Editor's Notes: Is Our Understanding of Business Success Overly Simple?

June 2, 2017
It’s terrific to be able to turn to experts like Daniel Kahneman, Ph.D., a Princeton University professor of psychology and public affairs, to help us reflect on the complexity of questions such as why some business ventures might succeed, while others do not.

I’ve been eyeball-deep in reading Thinking, Fast and Slow, the amazing 2011 book by Daniel Kahneman, Ph.D., the Princeton University professor of psychology and public affairs who won the 2002 Nobel Prize in Economic Sciences for his pioneering work with Amos Tversky on decision-making. Thinking, Fast and Slow is a riveting work of science and analysis, by someone who is a thought leader at the highest level.

As the book’s jacket notes, Kahneman “takes us on a groundbreaking tour of the mind and explains the two systems that drive the way we think. System 1 is fast, intuitive, and emotional; System 2 is slower, more deliberative, and more logical. The impact of overconfidence on corporate strategies, the difficulties of predicting what will make us happy in the future, the profound effect of cognitive biases on everything… can be understood only by knowing how the two systems shape our judgments and decisions.” This is a very conceptually dense book—and, at 499 pages in paperback, worthy of thoughtful study and reflection.

As he opens Chapter 19, “The Illusion of Understanding,” Kahneman writes, “The trader-philosopher-statistician Nassim Taleb could also be considered a psychologist…. [He] introduced the notion of a narrative fallacy to describe how flawed stories of the past shape our views of the world… Narrative fallacies arise inevitably from our continuous attempt to make sense of the world. The explanatory stories that people find compelling are simple,” he notes, and “assign a larger role to talent, stupidity, and intensions than to luck; and focus on a few striking events that happened rather than on the countless events that failed to happen.”

As Kahneman writes, “A compelling narrative fosters an illusion of inevitability. Consider the story of how Google turned into a giant of the technology industry,” he writes. “Two creative graduate students in the computer science department at Stanford University come up with a superior way of searching information on the Internet. They seek and obtain funding to start a company and make a series of decisions that work out well. Within a few years, the company they started is one of the most valuable stocks in America, and the two former graduate students are among the richest people on the planet.”

As Kahneman notes, the tendency to reach for very simple explanations, ones that harmonize with what we already know about the world, is incredibly strong in humans, even as the actual causes of any phenomenon as noteworthy as the success of Google are inevitably very complex.

It’s terrific to be able to turn to experts like Kahneman to help us reflect on the complexity of questions such as why some business ventures might succeed, while others do not. In the healthcare IT world, there are in fact so many dynamics at play that a thinker like Kahneman would find himself happily challenged to diagram all the elements involved in potential success and failure.

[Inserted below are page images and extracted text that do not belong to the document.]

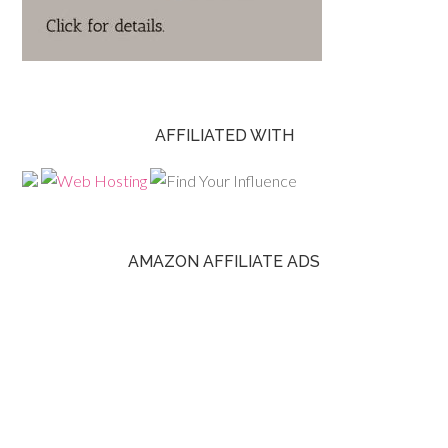
AFFILIATED WITH
AMAZON AFFILIATE ADS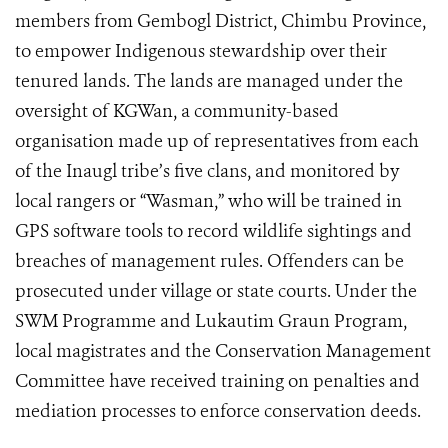
members from Gembogl District, Chimbu Province,
to empower Indigenous stewardship over their
tenured lands. The lands are managed under the
oversight of KGWan, a community-based
organisation made up of representatives from each
of the Inaugl tribe’s five clans, and monitored by
local rangers or “Wasman,” who will be trained in
GPS software tools to record wildlife sightings and
breaches of management rules. Offenders can be
prosecuted under village or state courts. Under the
SWM Programme and Lukautim Graun Program,
local magistrates and the Conservation Management
Committee have received training on penalties and
mediation processes to enforce conservation deeds.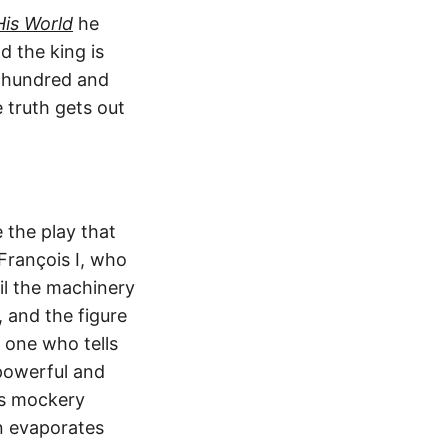
His World
he
 the king is
e hundred and
 truth gets out
 the play that
François I, who
il the machinery
, and the figure
e one who tells
 powerful and
his mockery
n evaporates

At Healthcare Informatics, we are pleased once again to present our annual Healthcare Informatics 100, a unique, and uniquely authoritative, compendium of the leading healthcare IT vendor firms by revenue, as well as our Most Interesting Vendors profiles (read the Epic profile here, and the Optum profile here), and our stories on Up and Comers (see full The 100 coverage here), smaller but rapidly progressing firms in healthcare IT. None of the success stories of any of these vendor companies should be reduced to simple, fairy tale-like narratives; indeed, success in the healthcare IT industry these days inevitably involves a welter of complex variables. But how and where solutions providers are succeeding (or not succeeding) in the current market, is a question worthy of the complexity of reflection on the part of someone like Daniel Kahneman to ponder for its significance, and highly worthy of analysis and study. Happy reading!